Danielle Boutin-Turgeon fait revivre le souvenir du quartier sud de Malartic

Des maisons et des hommes

Par Ariane Ouellet 

Cet été, à Malartic, on pourra assister à la naissance d’une toute nouvelle forêt. Unique en son genre, elle sera composée de poteaux de téléphone récupérés dans les rues du quartier sud de la ville. Cette installation artistique permanente créée par Danielle Boutin-Turgeon se veut un lieu de mémoire et de rassemblement pour les citoyens touchés par la disparition d’un quartier entier.

C’est lors du déménagement des quelque 200 maisons du quartier sud de Malartic, en 2008, que Danielle Boutin-Turgeon, saisie d’émotion, commence à documenter ce moment historique. Elle photographie alors les maisons, une cueillette d’images qui servira de base à un projet en plusieurs phases, culminant à l’été 2011 par une installation d’art contemporain: la Forêt d’an-temps.

La phase 1 du projet est un livre d’artiste, réalisé en gravures, ayant comme trame le déménagement de Roc d’Or (sorte d’ancêtre de Malartic), que les autorités religieuses souhaitaient voir démantelé pour cause de mauvaise réputation. La phase 2 est une exposition de peintures sur le même thème; ces deux parties du projet ont pour titre Malartic aller-retour, faisant référence aux deux déménagements de la ville (1943 et 2008).

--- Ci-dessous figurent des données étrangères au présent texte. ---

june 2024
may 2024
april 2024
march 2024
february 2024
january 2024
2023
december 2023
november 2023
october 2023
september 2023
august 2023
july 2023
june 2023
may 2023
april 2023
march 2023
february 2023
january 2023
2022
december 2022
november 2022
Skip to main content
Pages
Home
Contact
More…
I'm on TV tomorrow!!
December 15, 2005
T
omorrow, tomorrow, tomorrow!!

Le deuil d’un milieu de vie

La phase 3, de loin la plus audacieuse, consiste en la récupération de 16 des poteaux de téléphone provenant d’autant de rues disparues ou tronquées du quartier sud, et en leur plantation dans un parc. « Je veux créer un lieu de mémoire et souligner le lien d’appartenance des gens, explique Danielle Boutin-Turgeon. Même parti, on a le droit de revenir sur place. » Les panneaux des noms de rues ont été aussi été récupérés à la demande de l’artiste et seront fixés aux poteaux. On y verra aussi une petite plaque de métal représentant un croquis des maisons disparues dans le tumulte, identifiées par un simple « Au 233 », selon leur adresse. Comme le projet est participatif, les citoyens qui le désirent sont invités à aller installer le numéro civique de leur ancienne demeure. « La rencontre avec les gens, c’est ce qui me touche le plus. Ils m’apportent des choses que je ne connaissais pas sur leur maison, c’est très émouvant. »

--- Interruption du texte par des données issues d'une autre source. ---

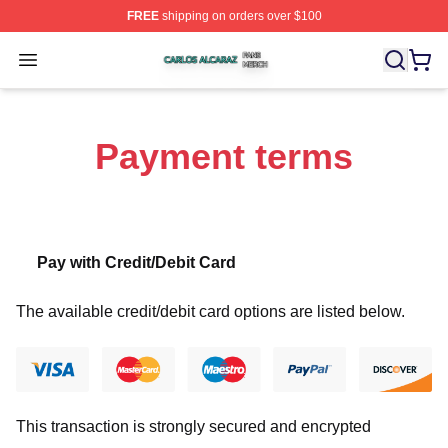
FREE
shipping on orders over $100
Carlos Alcaraz Shop ⚡️ Officially Licensed Carlos Alcar
Open menu
Payment terms
Pay with Credit/Debit Card
The available credit/debit card options are listed below.
This transaction is strongly secured and encrypted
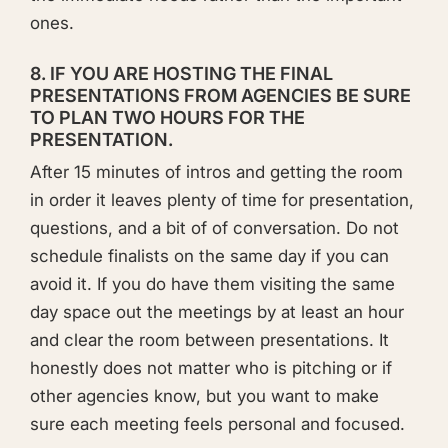
ones.
8. IF YOU ARE HOSTING THE FINAL
PRESENTATIONS FROM AGENCIES BE SURE
TO PLAN TWO HOURS FOR THE
PRESENTATION.
After 15 minutes of intros and getting the room
in order it leaves plenty of time for presentation,
questions, and a bit of of conversation. Do not
schedule finalists on the same day if you can
avoid it. If you do have them visiting the same
day space out the meetings by at least an hour
and clear the room between presentations. It
honestly does not matter who is pitching or if
other agencies know, but you want to make
sure each meeting feels personal and focused.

Un parcours qui semble inévitable pour cette artiste qui réside à Malartic depuis 42 ans et qui s’est toujours intéressée de près au patrimoine bâti. En effet, dès 2002, alors qu’elle entamait à peine sa carrière d’artiste, le patrimoine bâti vernaculaire était au cœur de ses préoccupations artistiques. Les petites maisons de colonie, les églises, les bâtiments intimement liés à notre histoire : autant de bâtisses dont l’âme reflète celle de ses habitants.

Pour mener à bien le projet, l’artiste a bénéficié du soutien de la Ville de Malartic, de la Corporation Minière Osisko et d’une bourse de création du Fonds dédié aux arts et aux lettres de l’Abitibi-Témiscamingue. Il est à noter que le public pourra voir l’exposition Malartic aller-retour au Centre d’exposition de Val d’Or en novembre prochain.